When you look at the resume of an analyst in an MLB Front Office, it’s practically flawless. 4.0 GPA, usually Ivy League, and some sort of Data Science major. Now, many of these types of people go on to work at IBM, Goldman Sachs, Ernst and Young, or any other place where uber-smart people go to hopefully make a difference in the world.
But for some, they got to a Major League Front Office for less than half the salary of some of their acquaintances. Why? Because of love. These young 23-year-olds sitting in front offices may be worried about losing their jobs, but they are more worried about losing the chance to fulfill their dreams of working in a Major League Front Office. They are smart enough to the point where, even if they did get laid off, a job in finance or consulting or data engineering is right around the corner. These are sought after members of the workforce.
But we mustn’t overlook how beautiful it is that some of America’s smartest go straight to a front office, and how traumatic this experience must be for so many of those people. Traumatic may be a strong word– but it surely alters perspectives.
Now, why does this matter? This matters because baseball has now become a factory for smart people… somehow. Somehow teams have managed to pay basically minimum wage to some geniuses out of Harvard to help them win games and create strategies for the millionaires in the owner’s box and on the field. When you think about it, it really does baffle the mind.
Because the game has become inundated with Data Science Bachelor’s Degrees, it’s so costly if those people with the degrees lose their jobs or take a pay cut. Why? because they are smart. And there are more smart people that want to have their job. But I can’t imagine that teams will be hiring with the same ferocity with which they were before. Nor do I think the desire to work in sports is at its highest now given the uncertainty that this situation has brought to light. Smart people getting paid almost nothing and have to worry about their job standing? That’s a bad optic for a usually highly-coveted position. Also, I would imagine if any young front office analysts were let go, they’d likely put baseball in the rear view and find something else.
So one, maybe not so obvious effect, is that front offices might actually lose brainpower in the short term, perhaps stunting the growth of baseball from a data perspective. For starters, some front offices may have to let people go. On top of that, many will not be taking as many new hires. And lastly, there is probably a large chunk of new graduates that wanted to work in baseball but now are averse to the idea or just can’t because teams can’t bring on more people. That all affects the game in little ways.
If teams are not operating at the same capacity that they were pre-pandemic when we reach post-pandemic, then inherently it’ll be harder to find the next competitive edge. The advanced scouting reports won’t be the same, the research projects will be in lower volume, the on-field scouting capabilities of teams will be worse off. There are numerous more ripple effects in play here. Not to mention smaller market teams will face the brunt of this.

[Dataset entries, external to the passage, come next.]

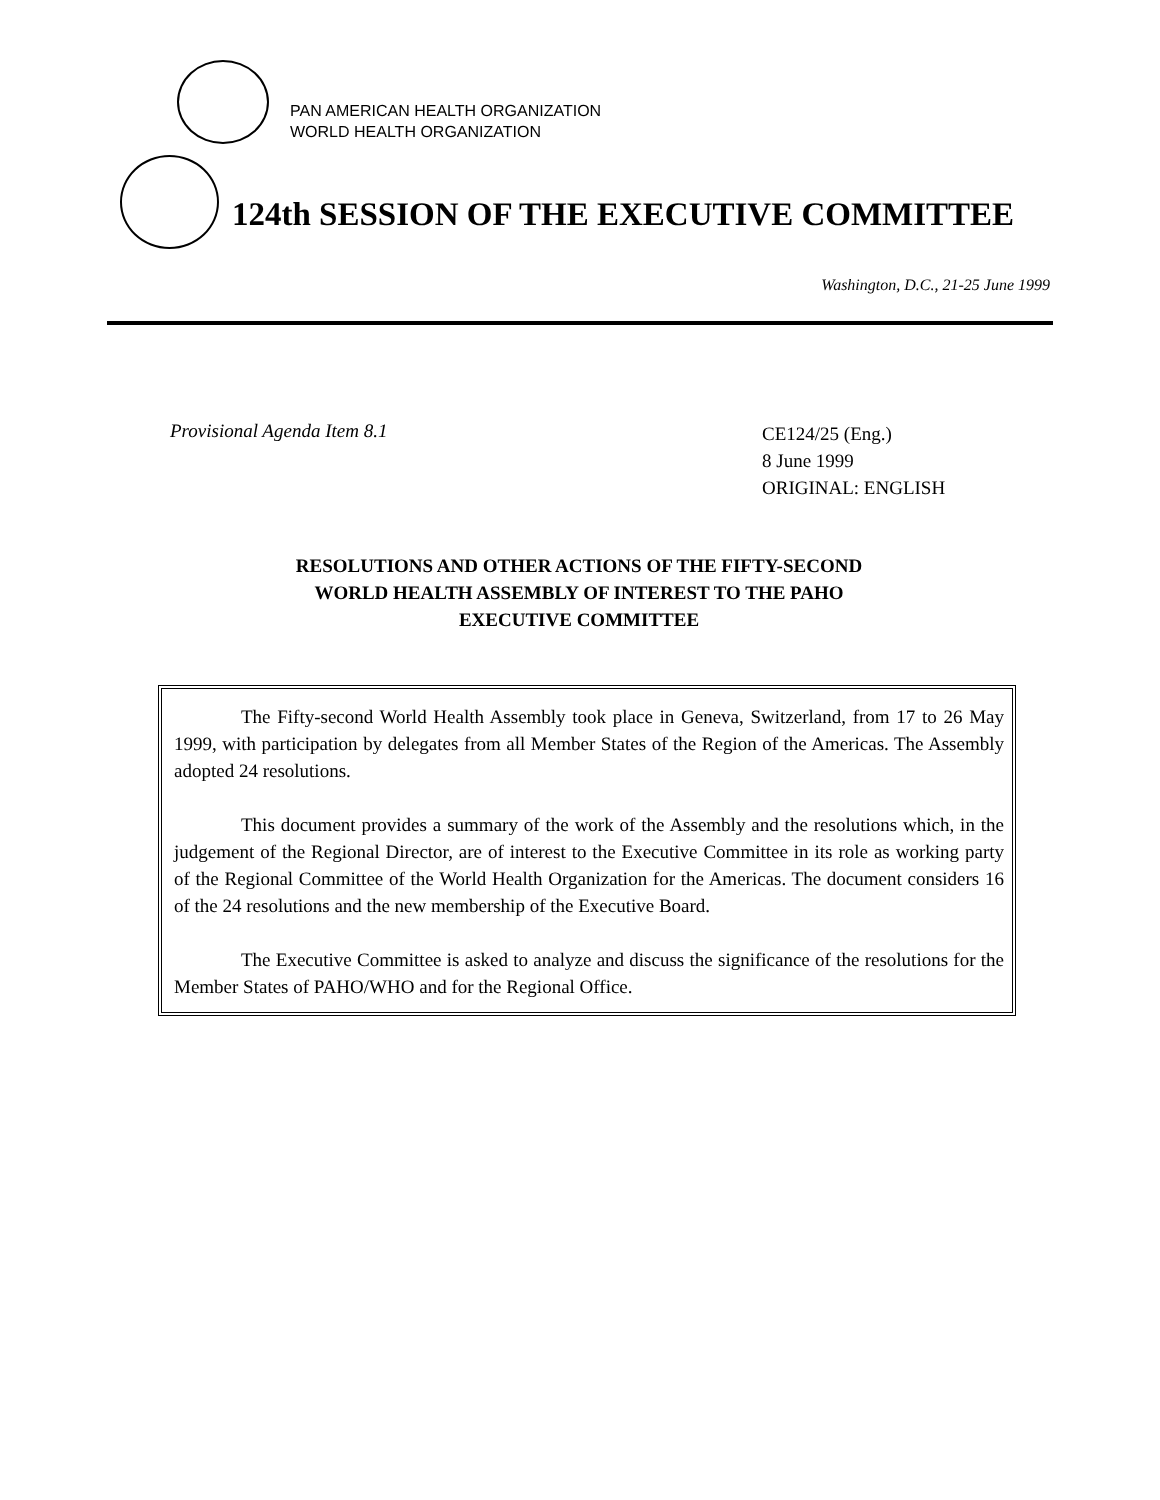PAN AMERICAN HEALTH ORGANIZATION
WORLD HEALTH ORGANIZATION
124th SESSION OF THE EXECUTIVE COMMITTEE
Washington, D.C., 21-25 June 1999
Provisional Agenda Item 8.1
CE124/25 (Eng.)
8 June 1999
ORIGINAL: ENGLISH
RESOLUTIONS AND OTHER ACTIONS OF THE FIFTY-SECOND
WORLD HEALTH ASSEMBLY OF INTEREST TO THE PAHO
EXECUTIVE COMMITTEE
The Fifty-second World Health Assembly took place in Geneva, Switzerland, from 17 to 26 May 1999, with participation by delegates from all Member States of the Region of the Americas. The Assembly adopted 24 resolutions.
This document provides a summary of the work of the Assembly and the resolutions which, in the judgement of the Regional Director, are of interest to the Executive Committee in its role as working party of the Regional Committee of the World Health Organization for the Americas. The document considers 16 of the 24 resolutions and the new membership of the Executive Board.
The Executive Committee is asked to analyze and discuss the significance of the resolutions for the Member States of PAHO/WHO and for the Regional Office.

It’s not all dire, though. Right now, Front Offices are paying their staff. With hope on the horizon in July, new graduates beginning their path to General Manager can exhale but only for a minute. Every day we seem to get new rumors, plans, virus updates, and hope. Nothing is set in stone no matter what you are told. At the end of the day, nobody really knows where we will be in July. But we can only hope that where we are is at the beginning of the 2020 MLB Season.